(抜粋):
岩手県立総合教育センター研究集録(2000)


主体的に課題を追究する態度を育てる中学校社会科の指導の在り方に関する研究

−コンピュータを用いたシミュレーション教材「株主体験ソフト」の開発をとおして−

大船渡市立第一中学校 教諭 佐々木 哲


T 研究目的

 中学校社会科では、自ら学ぶ意欲の育成や、思考力、判断力、表現力などを重視した学習を推進することが求められている。そのためには、社会的事象に対する興味・関心を高め、主体的に課題を追究する態度を育てることが重要である。このことにより、自ら学ぶ力が高まり、社会的事象への認識が深まることが期待され、社会の変化に主体的に対応する能力の育成につながるものと考えられる。
 しかし、生徒の実態は、課題を追究する過程より結論を重視する傾向がみられ、主体的に課題を追究していこうという態度は十分とはいえない。その要因として、生徒の社会的事象に対する興味・関心が薄れていることや、様々な要素が複雑に絡み合う社会的事象をわかりやすく身近に感じさせ、課題を追究する意欲を喚起させるような教材が少ないことがあげられる。
 このような状況を改善するためには、様々なデータから擬似的な世界を作り出すことができるコンピュータのシミュレーション機能を生かして、社会的事象をわかりやすく身近なものとして擬似体験させ、社会的事象に対する興味・関心を高めさせる指導をすることが有効であると考える。

(提供された記録):
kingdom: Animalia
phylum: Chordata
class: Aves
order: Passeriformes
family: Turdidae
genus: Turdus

(課題): 中学校社会科の指導に関する研究の抜粋を、最後の文の後から続けて書くこと。

(解答例):
 そこで、本研究は、中学校社会科公民的分野「生活と経済」の指導において、生徒がコンピュータのなかで擬似的に株主となって興味・関心をもちながら意欲的に活動できるシミュレーション教材を開発し、授業実践をとおして、主体的に課題を追究する態度を育てる指導の在り方を明らかにし、中学校社会科の学習指導の充実に役立てようとするものである。

U 研究仮説

 公民的分野「生活と経済」の指導において、次のようなコンピュータを利用したシミュレーション教材を開発し授業に用いれば、生徒の主体的に課題を追究する態度が育つであろう。
 (1) 社会的事象に対する興味・関心、学習に対する意欲を高め、事実を的確に捉えて課題を設定できる
 (2) 課題に対して、様々な情報から自分なりの予想ができ、現実の経済の動きを時系列に沿って擬似体験できる

V 研究の内容と方法

1 研究の内容
 (1) 主体的に課題を追究する態度を育てる中学校社会科の指導の在り方についての基本構想の立案
 (2) 基本構想に基づく指導試案の作成
 (3) 基本構想に基づくコンピュータ教材の開発
 (4) 授業実践と実践結果の分析と考察
 (5) 主体的に課題を追究する態度を育てる中学校社会科の指導の在り方についてのまとめ

2 研究の方法
 (1) 文献法  (2) 質問紙法  (3) 授業実践

3 授業実践の対象
 大船渡市立第一中学校  第3学年 4学級

W 研究結果の分析と考察

1 主体的に課題を追究する態度を育てる中学校社会科の指導の在り方についての基本構想

(1) 主体的に課題を追究する態度を育てる中学校社会科の指導の基本的な考え方

ア 主体的に課題を追究する態度の意味
 主体的に課題を追究するとは、自分なりの方法、考えで社会的事象のもつ意味を解き明かそうと、自ら進んで学習に取り組むことである。また、ここでいう課題とは生徒が社会的事象に接するなかで生まれた疑問や問題意識から、解決すべき問題として設定される学習課題のことである。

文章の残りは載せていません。